Forensic analysis later identified the remains as Savannah’s, according to the sheriff, the news outlet reported.

Ruud told investigators she had given up her biological daughter for adoption when Savannah was a baby and that the girl spent most of her life in Minnesota. Savannah was described as having high-functioning autism, according to an affidavit, the AP reported. 

Savannah’s adopted mother, Tamile Leckie-Montague, had asked Rudd to take Savannah because the teen could not get along with her fiancé, Cary Steeves. Rudd agreed and was given power of attorney, according to the affidavit, the news outlet reported.

While Savannah was living with her biological mother, Rudd’s ex-boyfriend Buddy Smart told investigators he had seen her discipline Savannah by allegedly forcing her to crawl through a hog pen and making her bathe in a pond.

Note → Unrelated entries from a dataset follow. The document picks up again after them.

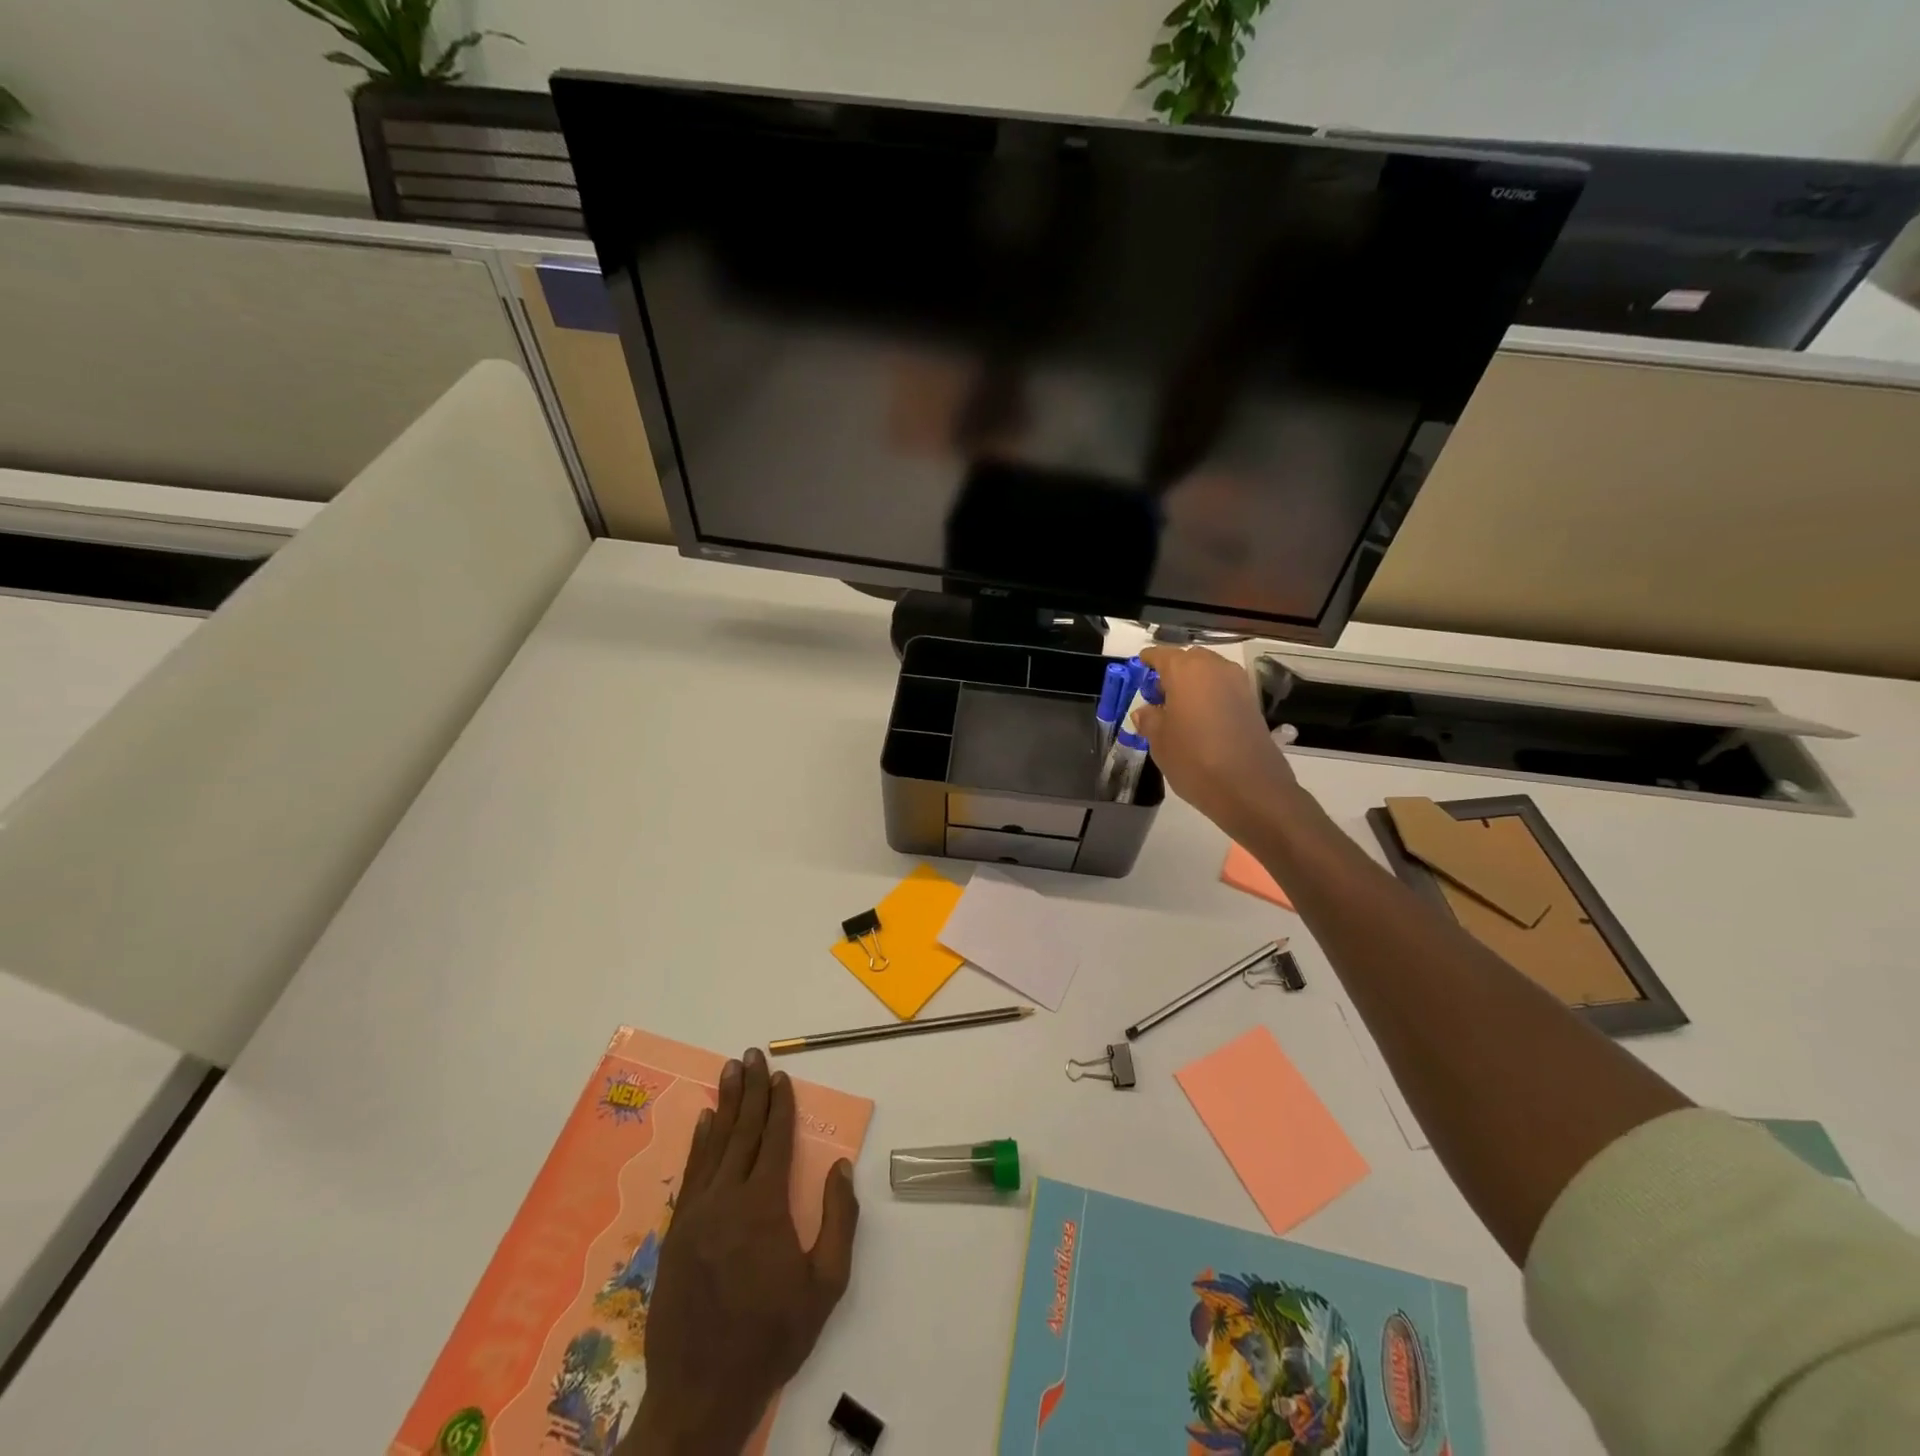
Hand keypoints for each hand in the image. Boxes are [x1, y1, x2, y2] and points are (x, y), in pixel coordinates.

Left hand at [622, 1048, 859, 1455]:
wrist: (700, 1394)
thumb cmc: (772, 1338)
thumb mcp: (825, 1286)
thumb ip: (838, 1221)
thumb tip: (839, 1167)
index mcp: (764, 1207)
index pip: (774, 1139)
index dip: (780, 1104)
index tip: (782, 1075)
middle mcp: (727, 1198)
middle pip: (742, 1130)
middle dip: (750, 1089)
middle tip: (752, 1054)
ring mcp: (696, 1213)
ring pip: (714, 1144)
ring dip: (724, 1104)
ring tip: (730, 1071)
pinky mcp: (676, 1232)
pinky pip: (691, 1173)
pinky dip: (699, 1143)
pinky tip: (703, 1121)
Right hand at [1135, 646, 1300, 840]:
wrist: (1249, 788)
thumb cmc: (1193, 759)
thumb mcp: (1159, 741)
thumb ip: (1149, 719)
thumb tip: (1146, 710)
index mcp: (1186, 670)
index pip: (1161, 654)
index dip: (1148, 662)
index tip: (1139, 670)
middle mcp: (1215, 668)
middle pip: (1188, 660)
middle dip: (1172, 673)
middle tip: (1158, 697)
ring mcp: (1238, 683)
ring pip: (1209, 673)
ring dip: (1193, 685)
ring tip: (1179, 712)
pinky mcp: (1252, 703)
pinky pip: (1224, 690)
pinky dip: (1210, 697)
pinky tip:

Ruud acknowledged that was true and told investigators that when Savannah cut her arm “in a suicidal gesture,” she forced the girl to scrub the wound daily with alcohol and salt as punishment. the affidavit stated, according to a previously reported story in the Associated Press.

Steeves told a local news station that Savannah “needed a lot of one-on-one focus and the farm seemed like a really good place for her at the moment.” He told another news outlet that the last time Savannah and her adopted mother spoke was on her 16th birthday, June 3. He said there was no indication anything was wrong, “nothing like big, red flags,” he said, the AP reported. 

Attorneys for Rudd and Peat entered pleas of not guilty for them in separate appearances in the Ozark County Court, according to a previously reported story in KARE 11News

Savannah's adopted family was mourning her loss.

Both Ruud and Peat could face life in prison for the murder of Leckie if convicted, a report said.